>> begin Source excerpt

BBQ Ranch Chickpea Quinoa Bowls

BBQ Ranch Chickpea Quinoa Bowls are perfect for make-ahead lunches. Featuring BBQ-glazed chickpeas, fire-roasted corn, pickled red onions, sharp cheddar, and quinoa with a healthy yogurt ranch dressing. Vegetarian, gluten free, and so flavorful.
Prep Time20 minutes
Cook Time20 minutes
Total Time40 minutes
Course: Grain Bowl
Cuisine: American
Diet: Gluten Free, Vegetarian
Servings: 3

Equipment

  • Medium pot with lid
  • Mixing bowls

Ingredients

Pickled Red Onions

  • 1/2 red onion, very thinly sliced
  • 1/2 cup apple cider vinegar
  • 1 Tbsp. sweetener of choice (granulated sugar, honey, or maple syrup)

>> end Source excerpt
>> begin Data excerpts

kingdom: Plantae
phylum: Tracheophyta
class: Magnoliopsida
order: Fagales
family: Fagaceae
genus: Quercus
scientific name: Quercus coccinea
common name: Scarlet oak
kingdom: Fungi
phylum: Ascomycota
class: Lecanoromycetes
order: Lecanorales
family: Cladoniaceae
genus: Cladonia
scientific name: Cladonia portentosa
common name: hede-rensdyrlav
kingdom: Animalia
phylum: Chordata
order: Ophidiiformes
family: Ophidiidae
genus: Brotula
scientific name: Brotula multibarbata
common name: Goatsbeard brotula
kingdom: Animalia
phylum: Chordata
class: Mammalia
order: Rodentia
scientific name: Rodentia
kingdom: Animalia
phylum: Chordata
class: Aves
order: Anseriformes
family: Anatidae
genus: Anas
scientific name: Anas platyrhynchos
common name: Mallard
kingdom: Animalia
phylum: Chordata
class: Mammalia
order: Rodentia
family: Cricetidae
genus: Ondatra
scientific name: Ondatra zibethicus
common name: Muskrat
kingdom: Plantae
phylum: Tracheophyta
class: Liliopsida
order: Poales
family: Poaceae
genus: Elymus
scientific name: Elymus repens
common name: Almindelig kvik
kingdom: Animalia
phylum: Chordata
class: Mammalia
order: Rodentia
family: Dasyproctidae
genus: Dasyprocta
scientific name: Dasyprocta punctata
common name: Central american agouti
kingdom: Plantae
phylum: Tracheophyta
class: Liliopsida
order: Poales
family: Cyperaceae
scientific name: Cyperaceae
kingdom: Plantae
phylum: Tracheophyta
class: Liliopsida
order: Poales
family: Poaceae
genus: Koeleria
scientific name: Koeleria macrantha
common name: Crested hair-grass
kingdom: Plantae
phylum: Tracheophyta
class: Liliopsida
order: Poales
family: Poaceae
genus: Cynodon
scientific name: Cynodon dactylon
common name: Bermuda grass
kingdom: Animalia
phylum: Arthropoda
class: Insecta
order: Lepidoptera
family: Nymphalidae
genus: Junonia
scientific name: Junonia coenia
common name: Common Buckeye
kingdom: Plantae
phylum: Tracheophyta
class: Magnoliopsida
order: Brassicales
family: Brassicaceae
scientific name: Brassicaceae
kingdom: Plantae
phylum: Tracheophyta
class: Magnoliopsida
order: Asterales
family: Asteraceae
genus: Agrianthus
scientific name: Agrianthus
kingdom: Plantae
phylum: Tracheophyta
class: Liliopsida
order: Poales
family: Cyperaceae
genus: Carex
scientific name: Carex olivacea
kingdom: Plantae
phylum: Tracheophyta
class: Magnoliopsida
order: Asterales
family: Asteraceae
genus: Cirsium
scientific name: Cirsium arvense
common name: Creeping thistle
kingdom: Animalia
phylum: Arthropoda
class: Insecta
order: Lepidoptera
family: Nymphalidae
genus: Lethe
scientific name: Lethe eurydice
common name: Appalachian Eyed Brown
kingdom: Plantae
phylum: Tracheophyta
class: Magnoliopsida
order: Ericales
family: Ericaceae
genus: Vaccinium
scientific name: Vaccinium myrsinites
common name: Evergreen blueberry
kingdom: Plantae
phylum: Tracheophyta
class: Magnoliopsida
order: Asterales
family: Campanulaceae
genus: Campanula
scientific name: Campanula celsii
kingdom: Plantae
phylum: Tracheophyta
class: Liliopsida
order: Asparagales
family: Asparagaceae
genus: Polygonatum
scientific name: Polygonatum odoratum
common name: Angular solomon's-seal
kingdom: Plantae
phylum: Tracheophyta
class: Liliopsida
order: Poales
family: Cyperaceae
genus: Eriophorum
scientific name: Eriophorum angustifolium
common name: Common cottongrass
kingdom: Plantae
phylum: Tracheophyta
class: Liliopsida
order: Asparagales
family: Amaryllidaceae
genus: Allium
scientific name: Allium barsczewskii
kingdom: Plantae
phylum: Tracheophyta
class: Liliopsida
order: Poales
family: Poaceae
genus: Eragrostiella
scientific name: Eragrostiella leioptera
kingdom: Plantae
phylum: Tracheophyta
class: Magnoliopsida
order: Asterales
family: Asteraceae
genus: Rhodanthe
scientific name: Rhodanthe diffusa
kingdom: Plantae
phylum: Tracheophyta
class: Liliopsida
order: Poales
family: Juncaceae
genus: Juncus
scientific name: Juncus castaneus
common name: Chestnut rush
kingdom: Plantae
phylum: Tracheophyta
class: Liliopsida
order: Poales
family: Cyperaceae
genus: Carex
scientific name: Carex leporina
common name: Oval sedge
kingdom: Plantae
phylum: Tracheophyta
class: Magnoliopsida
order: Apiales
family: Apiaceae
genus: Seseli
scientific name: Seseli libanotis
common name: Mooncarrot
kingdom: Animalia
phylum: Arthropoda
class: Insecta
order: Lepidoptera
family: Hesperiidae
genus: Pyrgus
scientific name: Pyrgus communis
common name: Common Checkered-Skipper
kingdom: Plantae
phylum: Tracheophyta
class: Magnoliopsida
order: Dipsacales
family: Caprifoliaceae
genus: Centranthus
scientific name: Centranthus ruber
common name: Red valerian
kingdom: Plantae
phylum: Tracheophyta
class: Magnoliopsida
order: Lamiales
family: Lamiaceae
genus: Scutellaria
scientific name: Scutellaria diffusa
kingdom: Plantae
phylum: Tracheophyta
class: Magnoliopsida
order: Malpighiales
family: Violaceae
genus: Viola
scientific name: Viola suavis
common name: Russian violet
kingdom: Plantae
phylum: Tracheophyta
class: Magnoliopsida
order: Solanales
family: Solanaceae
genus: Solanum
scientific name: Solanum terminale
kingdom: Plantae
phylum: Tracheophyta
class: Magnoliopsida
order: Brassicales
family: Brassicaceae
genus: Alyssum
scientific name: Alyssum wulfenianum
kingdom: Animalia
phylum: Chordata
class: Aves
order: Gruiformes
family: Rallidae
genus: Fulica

>> end Data excerpts

Your tasks:
1 - Rewrite the chickpea quinoa bowl recipe between "Ingredients" and "or maple syrup)", inclusive, replacing "apple cider vinegar" with "rice vinegar".
2 - Answer these questions from the chickpea quinoa bowl recipe:
(a) How many servings does it make?
(b) Which piece of equipment comes with a lid?
(c) What is the total time?
3 - Decide whether each statement agrees with the chickpea quinoa bowl recipe:
(a) The recipe serves four.
(b) The bowls are gluten free.
(c) The red onion is cut into thick wedges.
The records are separate material and have nothing to do with the recipe.

Task answers:
1 -
Ingredients

Pickled Red Onions

  • 1/2 red onion, very thinly sliced
  • 1/2 cup rice vinegar
  • 1 Tbsp. sweetener of choice (granulated sugar, honey, or maple syrup)

2 -
(a) 3
(b) A medium pot
(c) 40 minutes

3 -
(a) No: "Servings: 3"
(b) Yes: "Diet: Gluten Free, Vegetarian"
(c) No: "1/2 red onion, very thinly sliced"